Pouvez-vous reprendre le carnet de lectures juste après sa dernière phrase, « Et il critique. », et le continuer ?

[EXTRAIT DU TEXTE]:
#####

Par pans entiers, je me souviens de notre travail comme si c’était hier. Mais il y a un extrait, en particulier qui ne m’est jamais ressorti de la tête et du cœur. C’était Marie-Andrée qui le travaillait. Un passage de « L’avalée », dont je vous en mets le texte en illustration : « Il y a des milliards et de milliards de nombres… »
31 janvier 2020
« Il y a des crimes de passion et des crimes de logique. Le Code pénal les distingue, assez commodément, par la préméditation. Nous sommes au temps de la préméditation et du crime parfait. Nos criminels ne sont plus ces enfants désarmés qui invoquaient l’excuse de l’amour. Ils sont adultes, au contraire, et leur alibi est irréfutable : c’est la philosophie qui peut servir à tout, même à changer les meurtriers en juges. »
Albert Camus, L’homme révolté
*
Sans doute le livre le plus important de ma vie, tout simplement.
2 février 2020
« Rochefort, ce dimanche 27 novembre 1785 ─ Je ne puis penser sans terreur au moment de notre séparation, ma femme, il me semblait que tout était fini, que tout était perdu et que je tombais dans un abîme où je roulerais toujours sans trouver ni d’issue ni de fond. »
Stanislas de Boufflers, Lettres d’Afrique à madame de Sabran
*
En 1785, lui nommé gouverneur du Sénégal et elle restée en France, Boufflers et sa femme ont promis de s’écrire tous les jours, au moins quelques lignes. Il nous reste ses lettres à lui.
Étonnantes à plus d’un titre : point de vue d’un administrateur colonial, détails de la vie quotidienne… et, imperceptible et pourtant incontournable, en toile de fond, la Révolution qui approche.
Je repense souvent à ces pages en les rebaptisant : « L’amour à la fin d’un règne ».
3 février 2020
« Ems, ce 5 juin 1839 ─ Hier j’ai commencé mon voyage en Russie : le grand-duc héréditaire est arrivé à Ems, précédé de dix ou douze voitures et suivi d’un cour nombreuse. »
Astolphe de Custine, Lettres de Russie
*
Custine est à la Russie ce que Tocqueville est aux USA, ou ce que… Durham est aux deux Canadas des années 1830. Il se promène, il observe, il pose des questions, il prend des notes. Et il critique.

#####

[DONNÉES]:
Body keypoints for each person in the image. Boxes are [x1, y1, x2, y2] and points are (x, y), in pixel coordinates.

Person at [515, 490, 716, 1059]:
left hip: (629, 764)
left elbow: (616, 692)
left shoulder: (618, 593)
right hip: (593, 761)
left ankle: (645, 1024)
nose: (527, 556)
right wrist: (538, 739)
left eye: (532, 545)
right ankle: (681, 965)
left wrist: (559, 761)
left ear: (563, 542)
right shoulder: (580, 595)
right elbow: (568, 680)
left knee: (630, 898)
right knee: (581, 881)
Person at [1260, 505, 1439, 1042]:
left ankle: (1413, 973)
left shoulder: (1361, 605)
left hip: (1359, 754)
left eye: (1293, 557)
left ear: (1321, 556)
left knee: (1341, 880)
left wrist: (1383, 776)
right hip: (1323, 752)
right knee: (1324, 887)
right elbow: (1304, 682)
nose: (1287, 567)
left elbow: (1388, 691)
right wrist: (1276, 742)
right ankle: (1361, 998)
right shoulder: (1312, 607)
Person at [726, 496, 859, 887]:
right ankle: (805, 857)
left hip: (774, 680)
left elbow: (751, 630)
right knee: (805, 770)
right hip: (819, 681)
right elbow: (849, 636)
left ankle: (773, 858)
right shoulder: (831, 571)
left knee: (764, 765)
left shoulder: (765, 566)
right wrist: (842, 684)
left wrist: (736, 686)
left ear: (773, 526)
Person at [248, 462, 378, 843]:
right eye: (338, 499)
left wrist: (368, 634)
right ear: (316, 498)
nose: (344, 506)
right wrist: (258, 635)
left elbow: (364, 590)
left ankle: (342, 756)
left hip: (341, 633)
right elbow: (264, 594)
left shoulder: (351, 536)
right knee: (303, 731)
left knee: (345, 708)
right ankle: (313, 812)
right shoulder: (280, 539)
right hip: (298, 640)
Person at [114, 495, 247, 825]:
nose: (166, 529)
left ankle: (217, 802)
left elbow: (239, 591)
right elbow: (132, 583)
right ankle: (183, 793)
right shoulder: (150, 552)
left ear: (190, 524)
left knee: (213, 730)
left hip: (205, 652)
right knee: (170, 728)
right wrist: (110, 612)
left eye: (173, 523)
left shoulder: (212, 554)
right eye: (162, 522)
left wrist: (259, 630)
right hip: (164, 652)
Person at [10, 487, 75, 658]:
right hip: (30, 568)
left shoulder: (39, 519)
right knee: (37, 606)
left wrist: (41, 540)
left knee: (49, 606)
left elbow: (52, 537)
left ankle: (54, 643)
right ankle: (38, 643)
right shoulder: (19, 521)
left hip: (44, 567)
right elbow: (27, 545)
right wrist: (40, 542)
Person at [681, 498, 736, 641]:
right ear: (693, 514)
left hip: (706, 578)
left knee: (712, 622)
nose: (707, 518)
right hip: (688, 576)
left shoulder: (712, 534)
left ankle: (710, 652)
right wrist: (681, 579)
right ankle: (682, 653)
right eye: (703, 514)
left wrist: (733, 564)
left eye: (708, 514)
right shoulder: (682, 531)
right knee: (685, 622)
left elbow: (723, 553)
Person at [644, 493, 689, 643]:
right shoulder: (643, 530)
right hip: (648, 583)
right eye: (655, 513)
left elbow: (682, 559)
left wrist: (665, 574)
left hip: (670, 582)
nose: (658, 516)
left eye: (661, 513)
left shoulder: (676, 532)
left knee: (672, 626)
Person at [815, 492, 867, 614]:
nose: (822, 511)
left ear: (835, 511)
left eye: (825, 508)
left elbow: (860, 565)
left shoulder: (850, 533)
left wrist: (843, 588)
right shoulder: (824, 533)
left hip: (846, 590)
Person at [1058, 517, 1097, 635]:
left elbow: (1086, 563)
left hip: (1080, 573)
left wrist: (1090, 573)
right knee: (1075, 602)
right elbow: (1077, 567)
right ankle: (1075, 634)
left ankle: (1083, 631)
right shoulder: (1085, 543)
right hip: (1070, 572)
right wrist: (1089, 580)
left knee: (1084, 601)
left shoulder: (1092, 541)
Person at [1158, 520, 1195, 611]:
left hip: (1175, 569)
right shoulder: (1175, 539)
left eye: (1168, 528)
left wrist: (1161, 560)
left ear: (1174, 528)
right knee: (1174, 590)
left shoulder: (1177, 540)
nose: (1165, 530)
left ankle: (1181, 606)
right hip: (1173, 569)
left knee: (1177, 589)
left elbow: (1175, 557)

#####

[RÉSULTAT OBTENU]:
*
Vous avez vu le magnifique film L’arche russe (2002) de Sokourov ? Eh bien le fantôme revenu à la vie qui erre dans le palais et que la police secrète tient à l’œil… c’est lui, Custine.
Si vous ne le connaissez pas, le film – chanceux ! vous allez pouvoir le découvrir ! – voici la bande-annonce. Custine, c’est l’élégant dépeigné que l’on aperçoit dès le début, de dos (superbement interprété par Sergueï Dreyden (ou Dontsov), soit dit en passant) :
4 février 2020
« Un bâtiment gris et trapu de trente-quatre étages seulement. Au-dessus de l’entrée principale, les mots : CENTRE D’INCUBATION ET DE CONDITIONNEMENT DE LONDRES-CENTRAL, et, dans un écusson, la devise de l’État mondial : COMMUNAUTÉ, IDENTITÉ, STABILITÉ. »
Aldous Huxley, Le meilleur des mondes
*
Que dire d’autre ?
5 février 2020
« Nous continuons de parler du « lever » et du « coucher » du soleil. Comme si le modèle copernicien du système solaire n’avait pas – définitivement – remplacé le système de Ptolémée. Notre vocabulaire, notre grammaire, sont habités de métaphores vides de sens, de figures de langage usées. Celles-ci se perpétuent avec ténacité dans la charpente, dans les recoins de notre parler de tous les jours. Elles s’y agitent, telles de vieilles guenilles, ou tels des spectres qui hanteraient le grenier. »
George Steiner, Réelles présences
*
Son départ me bouleverse comme celui d’un très proche. (Par coïncidence, il était mort la veille ou deux jour plus tôt, alors que cet Incipit était déjà prêt.)
Parce qu’il en était un.
Davantage que ça, même.
Il était en moi.
Il était de ceux qui m’ont fait.
6 février 2020
« La fenêtre était ouverte. Sur le fond bleu du ciel, le bouquet de tulipes dans la lumière de l’été la faisait songer à Matisse qu’une mort prématurée venait d’emporter à quatre-vingts ans, et même les pétales jaunes tombés autour du vase semblaient avoir obéi au pinceau du maître. Lady L. trouvait que la nature commençait à s’essouffler. »
Romain Gary, Lady L.
*
Je dois me retenir à huit mains pour ne pas vous transcrire ici le roman au complet.
Lisez-le !
Tendre et ironique, doux et acide, amoureux et profondément révolté.
Du grand Gary.
*
Ah, et puis non, je ne résiste pas !
*
Lady L., donc.
Une dame âgée de la très haute aristocratie britannique entreprend de raconter ses origines à un confident – lequel, dès lors, risque l’infarctus au moins deux fois par page.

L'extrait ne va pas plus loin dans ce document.